Он насмешливо посмотрел на входившего в калитку Ельцова и скрылся в хлеве, нанизывая на вилы беремя травы. Василий Федорович отбивал косу на наковальне под навесом сарая и, увидев медленно подходившего племянника, быстро, но несуетливо, что отличает деревенских людей, встал с елового чурбака и спросил:

– Как там? – Видно было, что его волновало то, справился или же нет на косьбе племянник, опозорился, вытянул? – Кончили, что ль, весь участок?

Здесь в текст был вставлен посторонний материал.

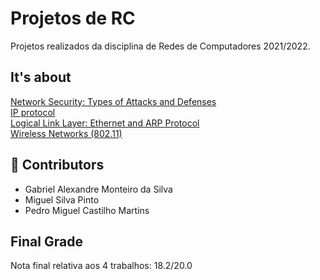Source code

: # Projetos de RC
Projetos realizados da disciplina de Redes de Computadores 2021/2022.

## It's about
[Network Security: Types of Attacks and Defenses](https://github.com/Katilho/RC/blob/main/RC-TP1-Ensaio-PL44.pdf)  
[IP protocol](https://github.com/Katilho/RC/blob/main/RC-TP2-PL44.pdf)  
[Logical Link Layer: Ethernet and ARP Protocol](https://github.com/Katilho/RC/blob/main/RC-TP3-PL44.pdf)  
[Wireless Networks (802.11)](https://github.com/Katilho/RC/blob/main/RC-TP4-PL44.pdf)  

## 🤝 Contributors
- Gabriel Alexandre Monteiro da Silva
- Miguel Silva Pinto
- Pedro Miguel Castilho Martins

## Final Grade
Nota final relativa aos 4 trabalhos: 18.2/20.0

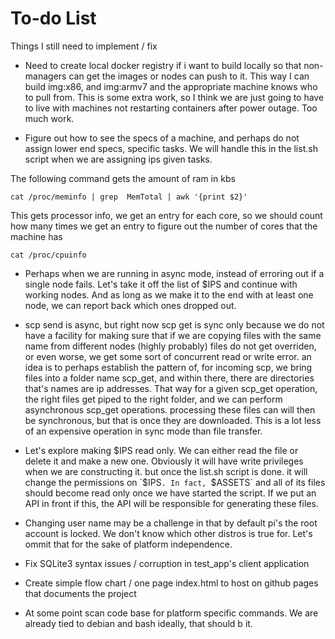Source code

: # To-do List
Things I still need to implement / fix


* Need to create local docker registry if i want to build locally
so that non-managers can get the images or nodes can push to it. This
way I can build img:x86, and img:armv7 and the appropriate machine
knows who to pull from. This is some extra work, so I think we are just going
to have to live with machines not restarting containers after power outage.
Too much work.

* Figure out how to see the specs of a machine, and perhaps
do not assign lower end specs, specific tasks. We will handle this
in the list.sh script when we are assigning ips given tasks.

The following command gets the amount of ram in kbs

`cat /proc/meminfo | grep  MemTotal | awk '{print $2}'`

This gets processor info, we get an entry
for each core, so we should count how many times
we get an entry to figure out the number of cores
that the machine has

`cat /proc/cpuinfo`

* Perhaps when we are running in async mode,
instead of erroring out if a single node fails. Let's take it off the list of $IPS
and continue with working nodes. And as long
as we make it to the end with at least one
node, we can report back which ones dropped out.

* scp send is async, but right now scp get is sync only because we do not have a facility
for making sure that if we are copying files with the same name from different nodes (highly probably)
files do not get overriden, or even worse, we get some sort of concurrent read or write error.
an idea is to perhaps establish the pattern of, for incoming scp, we bring files into a
folder name scp_get, and within there, there are directories that's names are ip addresses. That way
for a given scp_get operation, the right files get piped to the right folder, and we can perform asynchronous scp_get operations. processing these files can will then be synchronous, but that is once they are downloaded. This is a lot
less of an expensive operation in sync mode than file transfer.

* Let's explore making $IPS read only. We can either read the file or delete it
and make a new one. Obviously it will have write privileges when we are constructing
it. but once the list.sh script is done. it will change the permissions on `$IPS`.
In fact, `$ASSETS` and all of its files should become read only once we have started
the script. If we put an API in front if this, the API will be responsible for
generating these files.

* Changing user name may be a challenge in that by default pi's the root account is
locked. We don't know which other distros is true for. Let's ommit that for the sake of platform independence.

* Fix SQLite3 syntax issues / corruption in test_app's client application

* Create simple flow chart / one page index.html to host on github pages that documents the project

* At some point scan code base for platform specific commands. We are already tied to debian and bash
ideally, that should b it.

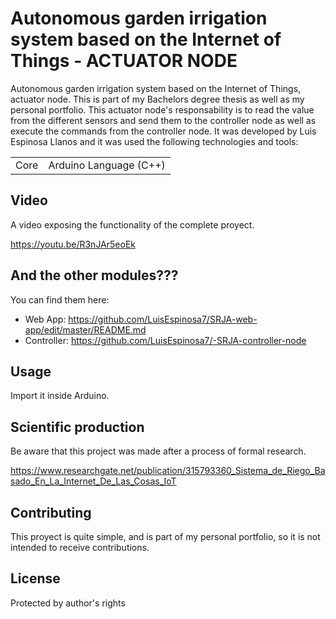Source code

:# Autonomous garden irrigation system based on the Internet of Things - ACTUATOR NODE
Autonomous garden irrigation system based on the Internet of Things, actuator node. This is part of my Bachelors degree thesis as well
as my personal portfolio. This actuator node's responsability is to read the value from the different sensors and send them to the 
controller node as well as execute the commands from the controller node. It was developed by Luis Espinosa Llanos and it was used 
the following technologies and tools: 

<table style="width:100%">
  <tr>
    <td>
  	Core	
    </td>
    <td>
  	Arduino Language (C++)
    </td>
  </tr>
</table>

## Video
A video exposing the functionality of the complete proyect.

https://youtu.be/R3nJAr5eoEk

## And the other modules???
You can find them here:

- Web App: https://github.com/LuisEspinosa7/SRJA-web-app/edit/master/README.md
- Controller: https://github.com/LuisEspinosa7/-SRJA-controller-node

## Usage
Import it inside Arduino.

## Scientific production
Be aware that this project was made after a process of formal research.

https://www.researchgate.net/publication/315793360_Sistema_de_Riego_Basado_En_La_Internet_De_Las_Cosas_IoT

## Contributing
This proyect is quite simple, and is part of my personal portfolio, so it is not intended to receive contributions.


## License
Protected by author's rights
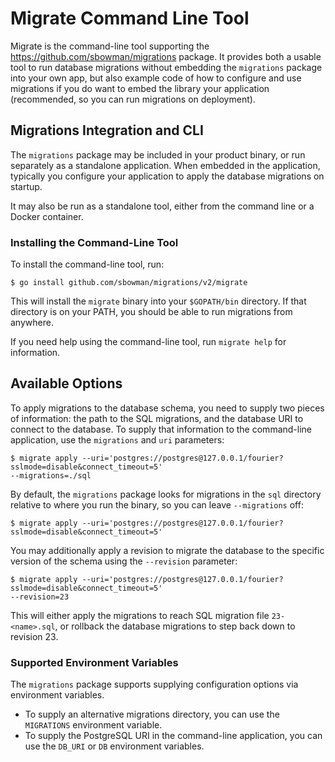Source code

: # Migrate Command Line Tool

Migrate is the command-line tool supporting the https://github.com/sbowman/migrations package.  It
provides both a usable tool to run database migrations without embedding the `migrations` package
into your own app, but also example code of how to configure and use migrations if you do want to
embed the library your application (recommended, so you can run migrations on deployment).

## Migrations Integration and CLI

The `migrations` package may be included in your product binary, or run separately as a standalone
application. When embedded in the application, typically you configure your application to apply the
database migrations on startup.

It may also be run as a standalone tool, either from the command line or a Docker container.

### Installing the Command-Line Tool

To install the command-line tool, run:

    $ go install github.com/sbowman/migrations/v2/migrate

This will install the `migrate` binary into your `$GOPATH/bin` directory. If that directory is on
your PATH, you should be able to run migrations from anywhere.

If you need help using the command-line tool, run `migrate help` for information.

## Available Options

To apply migrations to the database schema, you need to supply two pieces of information:  the path
to the SQL migrations, and the database URI to connect to the database. To supply that information
to the command-line application, use the `migrations` and `uri` parameters:

    $ migrate apply --uri='postgres://postgres@127.0.0.1/fourier?sslmode=disable&connect_timeout=5'
    --migrations=./sql

By default, the `migrations` package looks for migrations in the `sql` directory relative to
where you run the binary, so you can leave `--migrations` off:

    $ migrate apply --uri='postgres://postgres@127.0.0.1/fourier?sslmode=disable&connect_timeout=5'

You may additionally apply a revision to migrate the database to the specific version of the schema
using the `--revision` parameter:

    $ migrate apply --uri='postgres://postgres@127.0.0.1/fourier?sslmode=disable&connect_timeout=5'
    --revision=23

This will either apply the migrations to reach SQL migration file `23-<name>.sql`, or rollback the
database migrations to step back down to revision 23.

### Supported Environment Variables

The `migrations` package supports supplying configuration options via environment variables.

* To supply an alternative migrations directory, you can use the `MIGRATIONS` environment variable.
* To supply the PostgreSQL URI in the command-line application, you can use the `DB_URI` or `DB`
  environment variables.

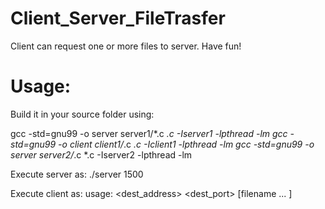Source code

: # Client_Server_FileTrasfer

Client can request one or more files to server. Have fun!

# Usage:
Build it in your source folder using:

gcc -std=gnu99 -o server server1/*.c *.c -Iserver1 -lpthread -lm 
gcc -std=gnu99 -o client client1/*.c *.c -Iclient1 -lpthread -lm
gcc -std=gnu99 -o server server2/*.c *.c -Iserver2 -lpthread -lm

Execute server as:
./server 1500 

Execute client as:
usage: <dest_address> <dest_port> <filename> [filename ... ]
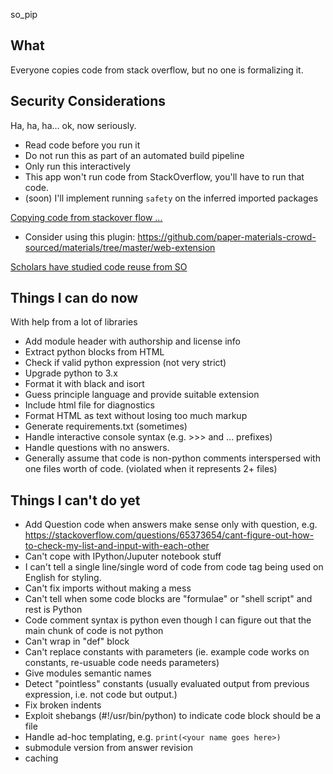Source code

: so_pip

What
----
Everyone copies code from stack overflow, but no one is formalizing it.

Security Considerations
-----------------------
Ha, ha, ha... ok, now seriously.

- Read code before you run it
- Do not run this as part of an automated build pipeline
- Only run this interactively
- This app won't run code from StackOverflow, you'll have to run that code.
- (soon) I'll implement running `safety` on the inferred imported packages

[Copying code from stackover flow ...](https://stackoverflow.blog/2019/11/26/copying-code-from-stack-overflow-you-might-be-spreading-security-vulnerabilities/)
- Consider using this plugin: https://github.com/paper-materials-crowd-sourced/materials/tree/master/web-extension

[Scholars have studied code reuse from SO](https://link.springer.com/article/10.1007/s10664-018-9634-5)

Things I can do now
-------------------
With help from a lot of libraries
- Add module header with authorship and license info
- Extract python blocks from HTML
- Check if valid python expression (not very strict)
- Upgrade python to 3.x
- Format it with black and isort
- Guess principle language and provide suitable extension
- Include html file for diagnostics
- Format HTML as text without losing too much markup
- Generate requirements.txt (sometimes)
- Handle interactive console syntax (e.g. >>> and ... prefixes)
- Handle questions with no answers.
- Generally assume that code is non-python comments interspersed with one files worth of code. (violated when it
represents 2+ files)

Things I can't do yet
---------------------
- Add Question code when answers make sense only with question, e.g. https://stackoverflow.com/questions/65373654/cant-figure-out-how-to-check-my-list-and-input-with-each-other
- Can't cope with IPython/Juputer notebook stuff
- I can't tell a single line/single word of code from code tag being used on English for styling.
- Can't fix imports without making a mess
- Can't tell when some code blocks are "formulae" or "shell script" and rest is Python
- Code comment syntax is python even though I can figure out that the main chunk of code is not python
- Can't wrap in "def" block
- Can't replace constants with parameters (ie. example code works on constants, re-usuable code needs parameters)
- Give modules semantic names
- Detect "pointless" constants (usually evaluated output from previous expression, i.e. not code but output.)
- Fix broken indents
- Exploit shebangs (#!/usr/bin/python) to indicate code block should be a file
- Handle ad-hoc templating, e.g. `print(<your name goes here>)`
- submodule version from answer revision
- caching
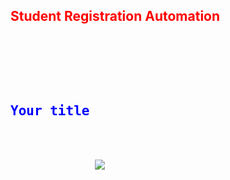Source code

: <h2 style="color:red;">Student Registration Automation</h2>

<pre>
    <div class="container">
        <div class="block two first">
            <h2 style="color:blue;">Your title</h2>
            <div class="wrap">
                <a href="https://hizliresim.com/0E3a2B"><img src="https://i.hizliresim.com/0E3a2B.png"></a>
            </div>
        </div>
    </div>
</pre>
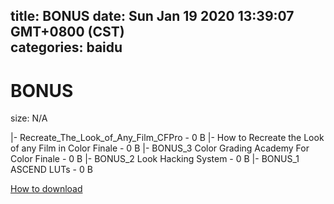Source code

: 
title: BONUS
date: Sun Jan 19 2020 13:39:07 GMT+0800 (CST)    
categories: baidu
---

# BONUS
size: N/A
 
 
|- Recreate_The_Look_of_Any_Film_CFPro - 0 B
|- How to Recreate the Look of any Film in Color Finale - 0 B
|- BONUS_3 Color Grading Academy For Color Finale - 0 B
|- BONUS_2 Look Hacking System - 0 B
|- BONUS_1 ASCEND LUTs - 0 B

[How to download](https://bpcam.bemobtrk.com/go/2ceec3aa-1ca2-46d6-b9ff-aaa5c184517c?jno=5005)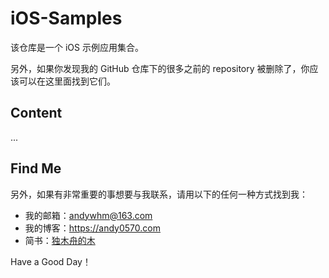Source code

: # iOS-Samples

该仓库是一个 iOS 示例应用集合。

另外，如果你发现我的 GitHub 仓库下的很多之前的 repository 被删除了，你应该可以在这里面找到它们。



## Content


...


## Find Me

另外，如果有非常重要的事想要与我联系，请用以下的任何一种方式找到我：

* 我的邮箱：<andywhm@163.com>
* 我的博客：<https://andy0570.com>
* 简书：[独木舟的木](https://www.jianshu.com/u/84c5fadc7c18)

Have a Good Day！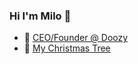### Hi I'm Milo 👋

- 🚀 [CEO/Founder @ Doozy](https://doozy.live)
- 🎄 [My Christmas Tree](https://xmastreeapp.com)
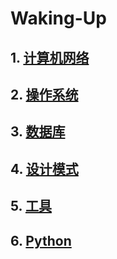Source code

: # Waking-Up

## 1. [计算机网络](Computer%20Network.md)


## 2. [操作系统](Operating%20Systems.md)


## 3. [数据库](Database.md)


## 4. [设计模式](Design%20Pattern.md)


## 5. [工具](Git-ComdLine-REST.md)


## 6. [Python](Python%20Handbook.md)

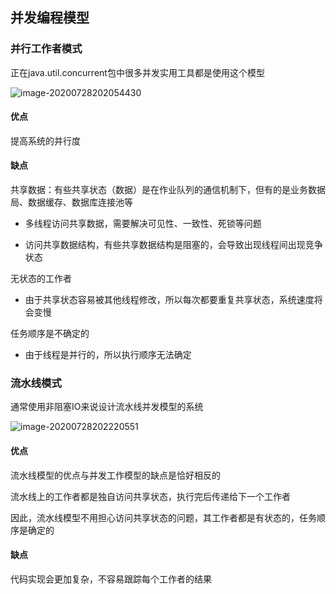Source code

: ## 并发编程模型

### 并行工作者模式

正在java.util.concurrent包中很多并发实用工具都是使用这个模型

![image-20200728202054430](https://gitee.com/quanhaoh/blogImage/raw/master/img/并发-并行模型示例图.png)

#### 优点

提高系统的并行度

#### 缺点

共享数据：有些共享状态（数据）是在作业队列的通信机制下，但有的是业务数据局、数据缓存、数据库连接池等

- 多线程访问共享数据，需要解决可见性、一致性、死锁等问题

- 访问共享数据结构，有些共享数据结构是阻塞的，会导致出现线程间出现竞争状态

无状态的工作者

- 由于共享状态容易被其他线程修改，所以每次都要重复共享状态，系统速度将会变慢

任务顺序是不确定的

- 由于线程是并行的，所以执行顺序无法确定

### 流水线模式

通常使用非阻塞IO来说设计流水线并发模型的系统

![image-20200728202220551](https://gitee.com/quanhaoh/blogImage/raw/master/img/并发-多流水线模型示例图.png)

#### 优点

流水线模型的优点与并发工作模型的缺点是恰好相反的

流水线上的工作者都是独自访问共享状态，执行完后传递给下一个工作者

因此，流水线模型不用担心访问共享状态的问题，其工作者都是有状态的，任务顺序是确定的

#### 缺点

代码实现会更加复杂，不容易跟踪每个工作者的结果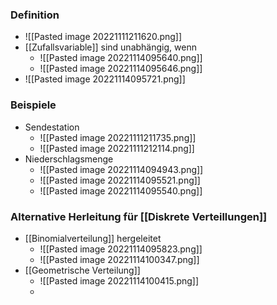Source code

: ### Definition
+ ![[Pasted image 20221111211620.png]]
+ [[Zufallsvariable]] sind unabhängig, wenn
	+ ![[Pasted image 20221114095640.png]]
	+ ![[Pasted image 20221114095646.png]]
+ ![[Pasted image 20221114095721.png]]


### Beispiele
+ Sendestation
	+ ![[Pasted image 20221111211735.png]]
	+ ![[Pasted image 20221111212114.png]]
+ Niederschlagsmenge
	+ ![[Pasted image 20221114094943.png]]
	+ ![[Pasted image 20221114095521.png]]
	+ ![[Pasted image 20221114095540.png]]

### Alternative Herleitung für [[Diskrete Verteillungen]]
+ [[Binomialverteilung]] hergeleitet
	+ ![[Pasted image 20221114095823.png]]
	+ ![[Pasted image 20221114100347.png]]
+ [[Geometrische Verteilung]]
	+ ![[Pasted image 20221114100415.png]]
	+ 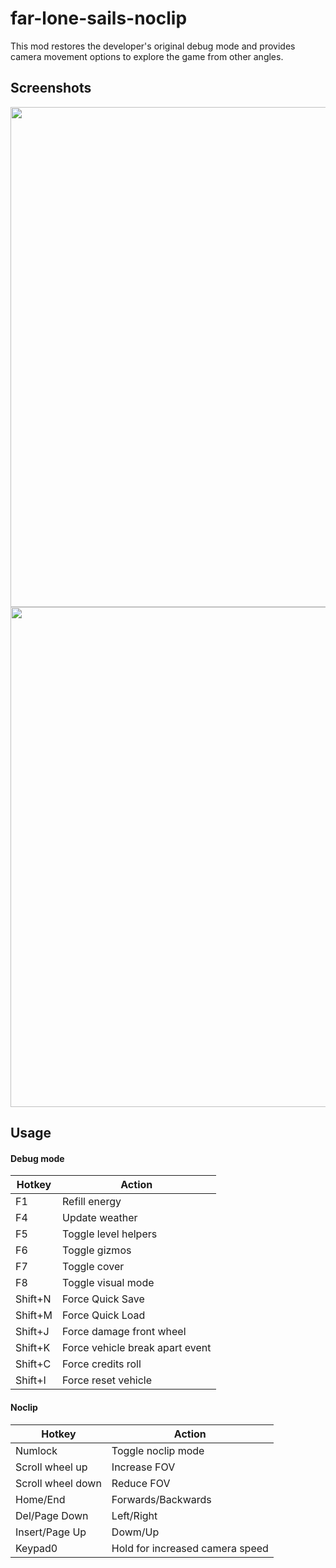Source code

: # far-lone-sails-noclip
This mod restores the developer's original debug mode and provides camera movement options to explore the game from other angles.

## Screenshots
<!-- ## Video -->
<!-- Click any screenshot below to watch a video demo. -->
<div>
    <a href="http://yt.barichello.me"><img src="https://i.imgur.com/MOS5CuW.png" width="800"></a>
    <a href="http://yt.barichello.me"><img src="https://i.imgur.com/pBfHQym.png" width="800"></a>
</div>

## Usage

#### Debug mode
Hotkey|Action
-|-
F1|Refill energy
F4|Update weather
F5|Toggle level helpers
F6|Toggle gizmos
F7|Toggle cover
F8|Toggle visual mode
Shift+N|Force Quick Save
Shift+M|Force Quick Load
Shift+J|Force damage front wheel
Shift+K|Force vehicle break apart event
Shift+C|Force credits roll
Shift+I|Force reset vehicle

#### Noclip
Hotkey|Action
-|-
Numlock|Toggle noclip mode
Scroll wheel up|Increase FOV
Scroll wheel down|Reduce FOV
Home/End|Forwards/Backwards
Del/Page Down|Left/Right
Insert/Page Up|Dowm/Up
Keypad0|Hold for increased camera speed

– Кажется, ничего, – ответил Ельцов, чувствуя, что в этом было скрыто громадное значение крестьянской трудовой жизни, то есть то, чтобы выйти наравне со всеми и не опозориться. И он подробно рассказал, как шла косьба. Он с чувством неловкости сказал также, что чуть не упал в одном месте на ряд, но все-таки выдержал и дотянул. Как ни старался Иван объяснять все сдержанными и спокойно выраженными словами, он, должно быть, не замечая того сам, выразился не без умысла, выставляя с хорошей стороны свою работу. Иван увидел, что Василий Федорович как-то странно, точно близоруко, сощурился и по углам его глаз пробежала быстрая тень насмешки, значение которой не было понятно студенту, но и в то же время он не мог не почувствовать ее иронический смысл. Когда племянник замолчал, Василий Федорович со странным и непонятным Ивану жестом дернул книзу его руку и скупо похвалил:

– Я рад, рад. Позору не было у нас в роду. И не должно его быть, – добавил он и пошел в хлев к скотине. Ельцов же отправился в хату. В чисто подметенной зеленым березовым веником горнице пахло тестом и перегнанным молоком. Жарко топилась печь, строкали и гудели смолистые сучья, шипела яичница на огромной и очень черной сковороде, кипел двухведерный чугун с запаренными отрубями. Анастасья обернула на его шаги сквозь бьющий столбом пар широкое и плоское лицо и, дрожа огромными, болтающимися без лифа под кофтой и видимыми в незастегнутой прорехе грудями, ловко и быстро вывернула дымящийся чугун в деревянную шайку. И, крикнув: «Катька, толки!» – стала орудовать ухватом в печи. Смущенная появлением Ивана, Катя быстро подошла к шайке и живо начала колотить в ней толкачом, так что паром заслонило ее всю.

– Есть хочешь? – крикнула Анастасья таким голосом, как кричат на лошадь, на корову, и тут же решила, не ожидая его ответа: – Ничего, подождешь, малец, пока все.

– Подожду.

Он хотел предложить свою помощь толочь пойло, но раздумал и, еще больше горбя плечи и пощипывая бородку, которая особенно ненужной была здесь, среди мужиков-колхозников, в большинстве уже не носящих бород, стоял около стены.

– Подождешь, – сказала женщина, но не зло, а добродушно и, видимо, как сыну. – Хватит толочь, неси. Эй, Митька! Ты че, пострел, носишься? Я тя куда послала? – закричала она в окно. – Ну, погоди у меня!..

Поужинав, Иван вышел за ворота. В деревне продолжал отовсюду слышаться говор и смех. Была суббота. В клубе, что стоял на возвышенности, ярко светились окна, играла музыка, и там, должно быть, намечались танцы. Он остановился в окутанном полумглой проулке и прислушался. И внизу, и выше, в сторону огней клуба, слышался все тот же смех и говор молодых голосов; затем все заглушил звонкий голос, который с выкриком пел частушку. Частушка с ёканьями и подхватами другими сильными голосами показалась ему необыкновенно звонкой и веселой по своей удали.